The Aspera Watch Service (asperawatchd) is a file
system change detection and snapshot service that is optimized for speed, scale, and
distributed sources. On file systems that have file system notifications, changes in
source file systems (new files and directories, deleted items, and renames) are detected
immediately, eliminating the need to scan the file system. On file systems without file
notifications, such as object storage, Solaris, AIX, and Isilon, file system scans are
automatically triggered.
The Aspera Watch Service can be used on any local or shared (CIFS, NFS) host. However, when
watching mounted shared storage and the change originates from a remote server, the Watch
Service does not receive file notifications. In such cases, set
<scan_period>
in aspera.conf to frequent scans,
such as 1 minute. See the following steps for instructions.
When used in conjunction with ascp commands, the Aspera Watch Service
enables fast detection and transfer of new and deleted items. For more information on using
watches with ascp, see Transferring and Deleting Files with the Aspera Watch Service.
To start the Aspera Watch Service and subscribe to (create) a watch:
-
Configure a docroot or restriction for the user.
Docroots and path restrictions limit the area of a file system or object
storage to which the user has access. Users can create Watch Folders and Watch
services on files or objects only within their docroot or
restriction.
Note: Users can have a docroot or restriction, but not both or
Watch Folder creation fails.
Docroots can be set up in the GUI or command line.
In the GUI, click Configuration > Users > username
> Docroot and set the permitted path as the
value for Absolute Path. To set up a docroot
from the command line, run the following
command:
# asconfigurator -x "set_user_data;user_name,username;absolute,docroot"
Restrictions
must be set from the command
line:
# asconfigurator -x "set_user_data;user_name,username;file_restriction,|path"
The
restriction path format depends on the type of storage. In the following
examples, the restriction allows access to the entire storage; specify a
bucket or path to limit access.
Storage Type |
Format Example |
local storage |
For Unix-like OS:
- specific folder: file:////folder/*
- drive root: file:////*
For Windows OS:
- specific folder:
file:///c%3A/folder/*
- drive root: file:///c*
|
Amazon S3 and IBM Cloud Object Storage - S3 |
s3://* |
Azure |
azu://* |
Azure Files |
azure-files://* |
Azure Data Lake Storage |
adl://* |
Alibaba Cloud |
oss://* |
Google Cloud |
gs://* |
HDFS |
hdfs://* |
With a docroot or restriction set up, the user is now an Aspera
transfer user.

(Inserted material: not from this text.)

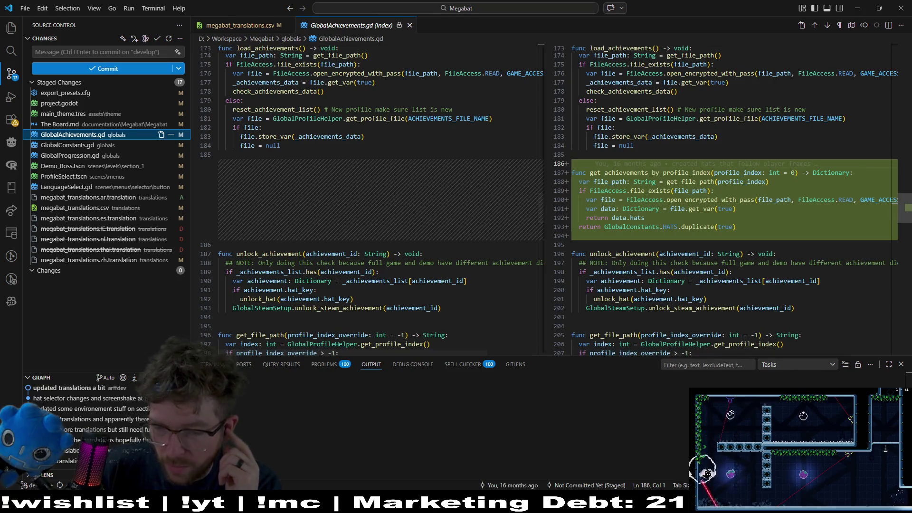
{"action": "key", "text": "alt+Tab"}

Restart asperanoded to activate your change:
Run the following
commands to restart
asperanoded:# systemctl restart asperanoded
or for Linux systems that use
init.d:# service asperanoded restart
-
Ensure the user has permissions to write to the default log directory if no
directory is specified.
-
Configure Watch Service settings.
Though the default values are already optimized for most users, you can also configure
the snapshot database, snapshot frequency, and logging. For instructions, see
Watch Service Configuration.
-
Start a Watch Service under the user.
The following command adds the Watch Service run under the user to the Aspera Run
Service
database:
# /opt/aspera/sbin/asperawatchd --user username [options]
-
Verify that the Watch Service daemon is running under the user.
Use the
aswatchadmin utility to retrieve a list of running daemons.
Daemons are named for the user who runs the service. For example, if you started a Watch
Service under
root, you should see the
root
daemon listed when you run the following
command:
# /opt/aspera/bin/aswatchadmin query-daemons
[aswatchadmin query-daemons] Found a single daemon:
root
-
Create a watch.
A watch is a path that is watched by the Aspera Watch Service. To create a watch,
users subscribe to a Watch Service and specify the path to watch. run the following
command, where
daemon is the username used to start the
asperawatchd service and
filepath is the directory to
watch:
# /opt/aspera/bin/aswatchadmin subscribe daemon filepath
When
you create a new subscription, you can also set watch-specific logging, database, scan
period, and expiration period, and override aspera.conf settings.
Note: The default scan period is 30 minutes. If you are watching a file system that
does not support file system notifications (such as object storage, mounted storage
(NFS), Solaris, AIX, and Isilon), Aspera recommends setting a more frequent scan to
detect file system changes quicker.
For more information on using these
options, see Managing Watch Subscriptions or
run:
# /opt/aspera/bin/aswatchadmin subscribe -h
Note: The
default expiration for watches is 24 hours. If a watch subscription expires before the
user resubscribes to it, a new subscription must be created.